Hahaha! That reminded me of a time in France when PayPal did not like me being in France and insisted on me changing my password. I had so many goes at it I ended up with something rather rude!

But I don't forget it!!


----------



## Pudsey_Bear (Sep 25, 2008)

I kept spelling one wrong one day, so I changed it to "Ineednewglasses"


----------



## raynipper (Aug 4, 2008)

I can relate to all this. My Credit Card decided I needed to create a new password again. I think it decides this every year.?
It rejected all sorts of combinations that apparently I had used before and any name close to my user name. I now have to keep it written down as it's nothing I can now remember.
I have FOUR pages of passwords now.

Ray.


----------



## HermanHymer (Dec 5, 2008)

Up on you, Ray I have a book full of them. A pretty address book with lots of watercolour prints of Brittany throughout. A pleasure to look at!


----------



## PSC (May 7, 2009)

You know you can get an app for passwords... much more secure than the back page of a notebook or a post-it on the fridge door! ;-)
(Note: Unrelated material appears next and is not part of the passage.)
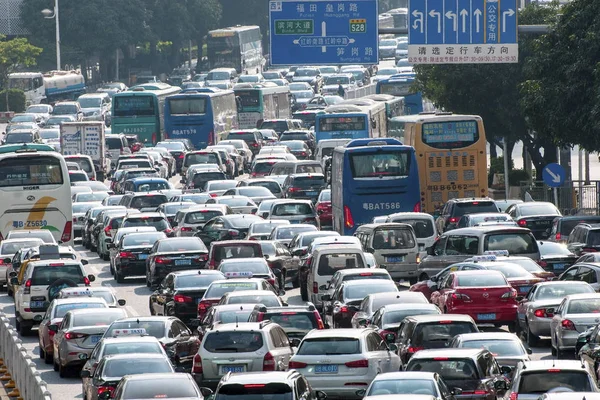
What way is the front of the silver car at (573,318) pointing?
away from the camera

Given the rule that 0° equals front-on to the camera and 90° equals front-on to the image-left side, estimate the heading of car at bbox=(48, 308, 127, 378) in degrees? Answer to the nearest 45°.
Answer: approximately 180°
https://top5-passwordmanagers.com/password-vault/?msclkid=cdcd2d28f7421c1f4e1976976627ce83&utm_source=bing&utm_medium=cpc&utm_campaign=Bing%20password%20US%20SP&utm_term=%2Bpassword%20%2Bvault%20%2Bmanager&utm_content=password%20vault


----------



## raynipper (Aug 4, 2008)

PSC said:


> You know you can get an app for passwords... much more secure than the back page of a notebook or a post-it on the fridge door! ;-)
> 
> https://top5-passwordmanagers.com/password-vault/?msclkid=cdcd2d28f7421c1f4e1976976627ce83&utm_source=bing&utm_medium=cpc&utm_campaign=Bing%20password%20US%20SP&utm_term=%2Bpassword%20%2Bvault%20%2Bmanager&utm_content=password%20vault


I think the last password manger app ended up having millions of accounts hacked.

Ray.


----------



## Pudsey_Bear (Sep 25, 2008)

I find I have hundreds of them, it seems to even look at a web site these days they need your inside leg measurement, I pull out of those and email my opinion of that tactic to them, some respond others don't. 

I do have a not infallible system which works for most things.
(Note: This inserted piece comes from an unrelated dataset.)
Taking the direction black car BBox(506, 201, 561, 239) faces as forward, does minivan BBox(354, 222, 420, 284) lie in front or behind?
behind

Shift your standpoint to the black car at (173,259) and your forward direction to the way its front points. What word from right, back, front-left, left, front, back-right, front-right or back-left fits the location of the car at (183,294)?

Credit/debit cards have a long number & a 3 digit one on the back, one of those 3 digits is possibly lower than 5 (IE 1 2 3 4), if so, using the long number which are 4 digit blocks pick the 1 2 3 4 number out of each block as your pin IE if your long number is 1234 5678 9101 1121 and your 3 digit number is 927, you use the 2 as your code to get the pin, s your pin would be 2611, no need to remember anything it's all there on the card, you could also pive part of you DOB as the code if the numbers are all over 4.


For web sites I tend to use a abbreviation of the web name as in the URL say for this forum you could use (if it wasn't so security consciously picky) Mhf and then a number say 111222 so it'd be Mhf111222 it's easy to recall and can be varied easily should you have to change it, yes it could be guessed, but so can most passwords anyway given enough time.


----------



## raynipper (Aug 4, 2008)

Far too complicated Kev.
Personally I just enter all account and login details on a WORD doc and master password protect. 
This gets updated and stored on both backups each month. So I can access on any of my PCs but not phone.

Ray.


----------



## Pudsey_Bear (Sep 25, 2008)

But so can anyone else Ray, mine requires no notes to lose or get hacked.


----------



## raynipper (Aug 4, 2008)

No Kev. Mine can only be accessed by some illogical code/phrase/numbers my wife knows.??

Ray.


----------



## Pudsey_Bear (Sep 25, 2008)

I have one of those, not married though


----------